### [WHAT IS NEEDED]
In the entries below, find the line with "for web applications" and the line with "# 注意力被困在工业时代的活动中", then retype both and everything between them exactly. Do not copy the pictures.
==== ENTRIES PROVIDED ====
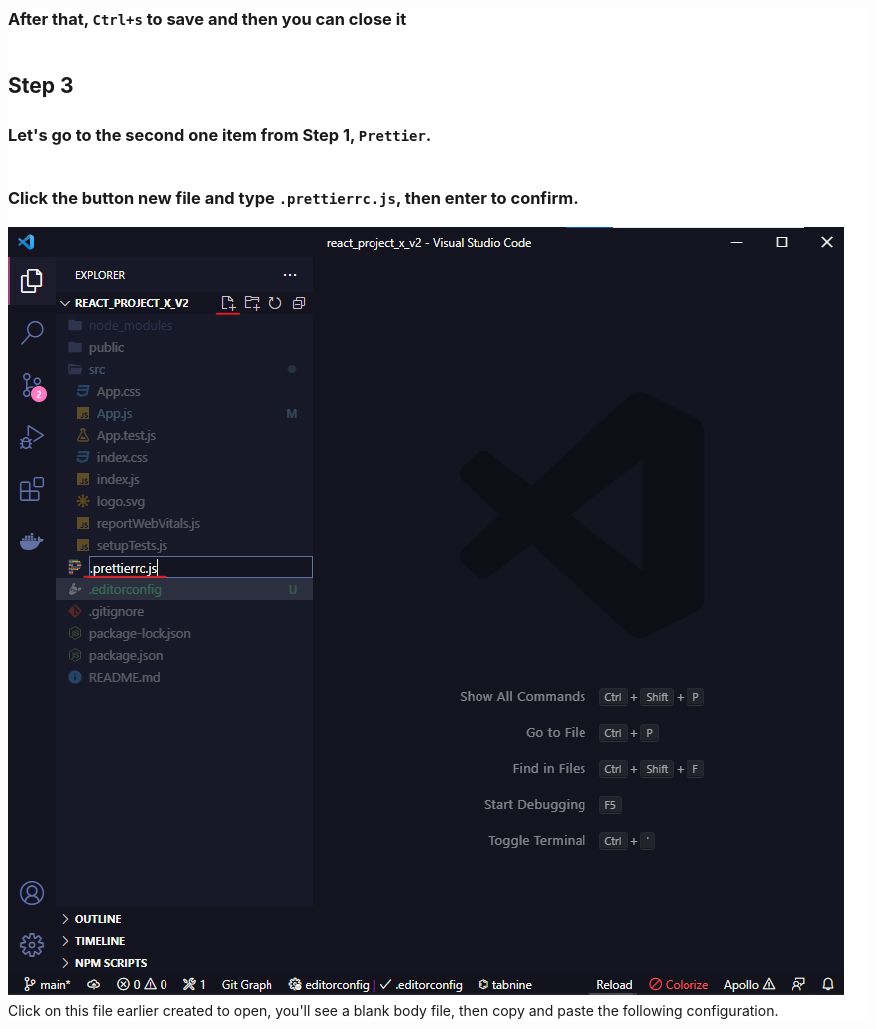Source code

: ### After that, `Ctrl+s` to save and then you can close it

#

## Step 3

### Let's go to the second one item from Step 1, `Prettier`.

#

### Click the button new file and type `.prettierrc.js`, then enter to confirm.

![Screenshot](./img/step13.1.png)
Click on this file earlier created to open, you'll see a blank body file, then copy and paste the following configuration.
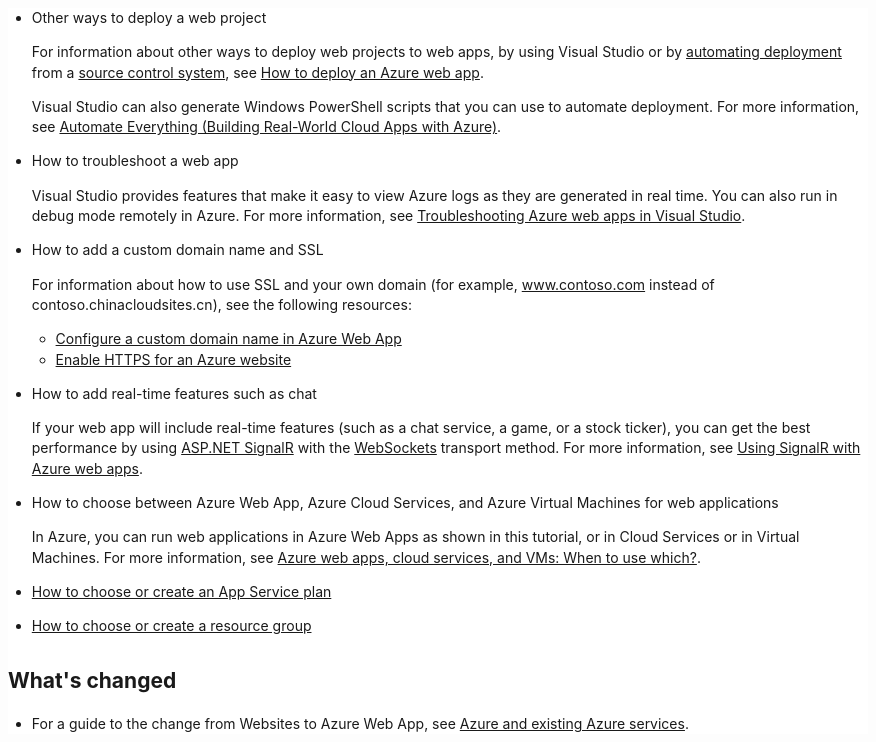 * Other ways to deploy a web project

	For information about other ways to deploy web projects to web apps, by using Visual Studio or by [automating deployment](http://www.asp.net/aspnet/overview/developing-apps-with-windows-azure/building-real-world-cloud-apps-with-windows-azure/continuous-integration-and-continuous-delivery) from a [source control system](http://www.asp.net/aspnet/overview/developing-apps-with-windows-azure/building-real-world-cloud-apps-with-windows-azure/source-control), see [How to deploy an Azure web app](/documentation/articles/web-sites-deploy).

	Visual Studio can also generate Windows PowerShell scripts that you can use to automate deployment. For more information, see [Automate Everything (Building Real-World Cloud Apps with Azure)](http://www.asp.net/aspnet/overview/developing-apps-with-windows-azure/building-real-world-cloud-apps-with-windows-azure/automate-everything).

* How to troubleshoot a web app

	Visual Studio provides features that make it easy to view Azure logs as they are generated in real time. You can also run in debug mode remotely in Azure. For more information, see [Troubleshooting Azure web apps in Visual Studio](/documentation/articles/web-sites-dotnet-troubleshoot-visual-studio).

* How to add a custom domain name and SSL

	For information about how to use SSL and your own domain (for example, www.contoso.com instead of contoso.chinacloudsites.cn), see the following resources:

	* [Configure a custom domain name in Azure Web App](/documentation/articles/web-sites-custom-domain-name)
	* [Enable HTTPS for an Azure website](/documentation/articles/web-sites-configure-ssl-certificate)

* How to add real-time features such as chat

	If your web app will include real-time features (such as a chat service, a game, or a stock ticker), you can get the best performance by using [ASP.NET SignalR](http://www.asp.net/signalr) with the [WebSockets](/blog/2013/11/14/introduction-to-websockets-on-windows-azure-web-sites/) transport method. For more information, see [Using SignalR with Azure web apps](http://www.asp.net/signalr/overview/signalr-20/getting-started-with-signalr-20/using-signalr-with-windows-azure-web-sites).

* How to choose between Azure Web App, Azure Cloud Services, and Azure Virtual Machines for web applications

	In Azure, you can run web applications in Azure Web Apps as shown in this tutorial, or in Cloud Services or in Virtual Machines. For more information, see [Azure web apps, cloud services, and VMs: When to use which?](/documentation/articles/choose-web-site-cloud-service-vm/).

* [How to choose or create an App Service plan](/documentation/articles/azure-web-sites-web-hosting-plans-in-depth-overview)

* [How to choose or create a resource group](/documentation/articles/azure-preview-portal-using-resource-groups)

## What's changed
* For a guide to the change from Websites to Azure Web App, see [Azure and existing Azure services](/documentation/services/web-sites/).
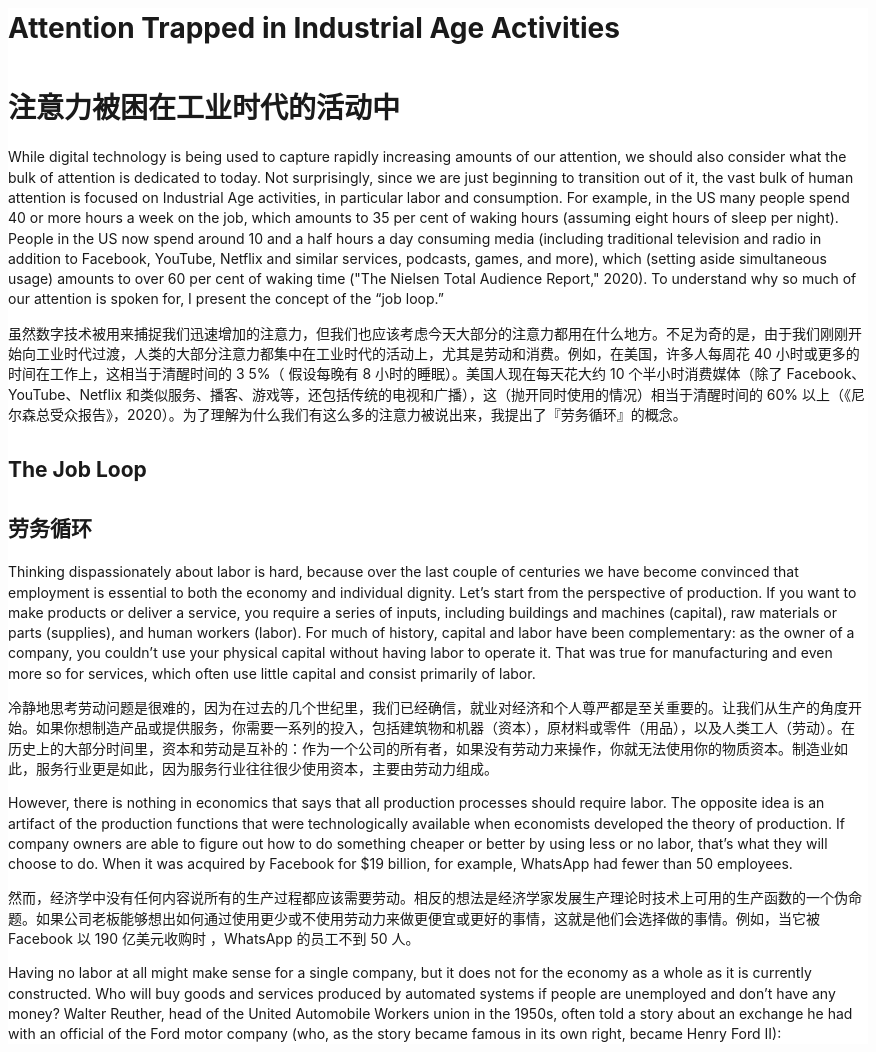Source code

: # Attention Trapped in Industrial Age Activities
# 注意力被困在工业时代的活动中 

While digital technology is being used to capture rapidly increasing amounts of our attention, we should also consider what the bulk of attention is dedicated to today. Not surprisingly, since we are just beginning to transition out of it, the vast bulk of human attention is focused on Industrial Age activities, in particular labor and consumption. For example, in the US many people spend 40 or more hours a week on the job, which amounts to 35 per cent of waking hours (assuming eight hours of sleep per night). People in the US now spend around 10 and a half hours a day consuming media (including traditional television and radio in addition to Facebook, YouTube, Netflix and similar services, podcasts, games, and more), which (setting aside simultaneous usage) amounts to over 60 per cent of waking time ("The Nielsen Total Audience Report," 2020). To understand why so much of our attention is spoken for, I present the concept of the “job loop.”

虽然数字技术被用来捕捉我们迅速增加的注意力，但我们也应该考虑今天大部分的注意力都用在什么地方。不足为奇的是，由于我们刚刚开始向工业时代过渡，人类的大部分注意力都集中在工业时代的活动上，尤其是劳动和消费。例如，在美国，许多人每周花 40 小时或更多的时间在工作上，这相当于清醒时间的 3 5%（ 假设每晚有 8 小时的睡眠）。美国人现在每天花大约 10 个半小时消费媒体（除了 Facebook、YouTube、Netflix 和类似服务、播客、游戏等，还包括传统的电视和广播），这（抛开同时使用的情况）相当于清醒时间的 60% 以上（《尼尔森总受众报告》，2020）。为了理解为什么我们有这么多的注意力被说出来，我提出了『劳务循环』的概念。

## The Job Loop
## 劳务循环

Thinking dispassionately about labor is hard, because over the last couple of centuries we have become convinced that employment is essential to both the economy and individual dignity. Let’s start from the perspective of production. If you want to make products or deliver a service, you require a series of inputs, including buildings and machines (capital), raw materials or parts (supplies), and human workers (labor). For much of history, capital and labor have been complementary: as the owner of a company, you couldn’t use your physical capital without having labor to operate it. That was true for manufacturing and even more so for services, which often use little capital and consist primarily of labor.

冷静地思考劳动问题是很难的，因为在过去的几个世纪里，我们已经确信，就业对经济和个人尊严都是至关重要的。让我们从生产的角度开始。如果你想制造产品或提供服务，你需要一系列的投入，包括建筑物和机器（资本），原材料或零件（用品），以及人类工人（劳动）。在历史上的大部分时间里，资本和劳动是互补的：作为一个公司的所有者，如果没有劳动力来操作，你就无法使用你的物质资本。制造业如此，服务行业更是如此，因为服务行业往往很少使用资本，主要由劳动力组成。

However, there is nothing in economics that says that all production processes should require labor. The opposite idea is an artifact of the production functions that were technologically available when economists developed the theory of production. If company owners are able to figure out how to do something cheaper or better by using less or no labor, that’s what they will choose to do. When it was acquired by Facebook for $19 billion, for example, WhatsApp had fewer than 50 employees. 

然而，经济学中没有任何内容说所有的生产过程都应该需要劳动。相反的想法是经济学家发展生产理论时技术上可用的生产函数的一个伪命题。如果公司老板能够想出如何通过使用更少或不使用劳动力来做更便宜或更好的事情，这就是他们会选择做的事情。例如，当它被 Facebook 以 190 亿美元收购时 ，WhatsApp 的员工不到 50 人。

Having no labor at all might make sense for a single company, but it does not for the economy as a whole as it is currently constructed. Who will buy goods and services produced by automated systems if people are unemployed and don’t have any money? Walter Reuther, head of the United Automobile Workers union in the 1950s, often told a story about an exchange he had with an official of the Ford motor company (who, as the story became famous in its own right, became Henry Ford II): 
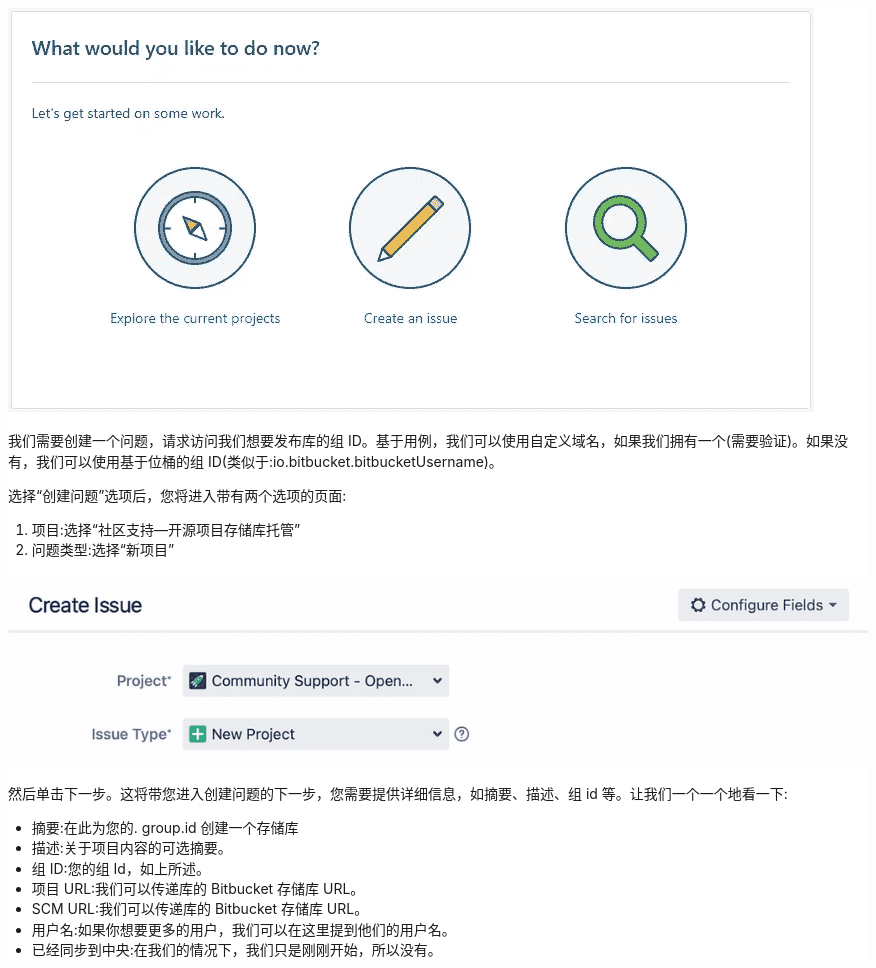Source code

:![](img/07e8d3a3b5451b7e6be64fb9be9119b8.png)

我们需要创建一个问题，请求访问我们想要发布库的组 ID。基于用例，我们可以使用自定义域名，如果我们拥有一个(需要验证)。如果没有，我们可以使用基于位桶的组 ID(类似于:io.bitbucket.bitbucketUsername)。

选择“创建问题”选项后，您将进入带有两个选项的页面:

1.  项目:选择“社区支持—开源项目存储库托管”
2.  问题类型:选择“新项目”

![](img/3680ba060aa846ea2fe3715a7b0fd907.png)

然后单击下一步。这将带您进入创建问题的下一步，您需要提供详细信息，如摘要、描述、组 id 等。让我们一个一个地看一下:

*   摘要:在此为您的. group.id 创建一个存储库
*   描述:关于项目内容的可选摘要。
*   组 ID:您的组 Id，如上所述。
*   项目 URL:我们可以传递库的 Bitbucket 存储库 URL。
*   SCM URL:我们可以传递库的 Bitbucket 存储库 URL。
*   用户名:如果你想要更多的用户，我们可以在这里提到他们的用户名。
*   已经同步到中央:在我们的情况下，我们只是刚刚开始，所以没有。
====
### [ANSWER TO THE PROBLEM]
* How to choose between Azure Web App, Azure Cloud Services, and Azure Virtual Machines for web applications

	In Azure, you can run web applications in Azure Web Apps as shown in this tutorial, or in Cloud Services or in Virtual Machines. For more information, see [Azure web apps, cloud services, and VMs: When to use which?](/documentation/articles/choose-web-site-cloud-service-vm/).

* [How to choose or create an App Service plan](/documentation/articles/azure-web-sites-web-hosting-plans-in-depth-overview)

* [How to choose or create a resource group](/documentation/articles/azure-preview-portal-using-resource-groups)

## What's changed
* For a guide to the change from Websites to Azure Web App, see [Azure and existing Azure services](/documentation/services/web-sites/).
Source code

: # Attention Trapped in Industrial Age Activities
# 注意力被困在工业时代的活动中 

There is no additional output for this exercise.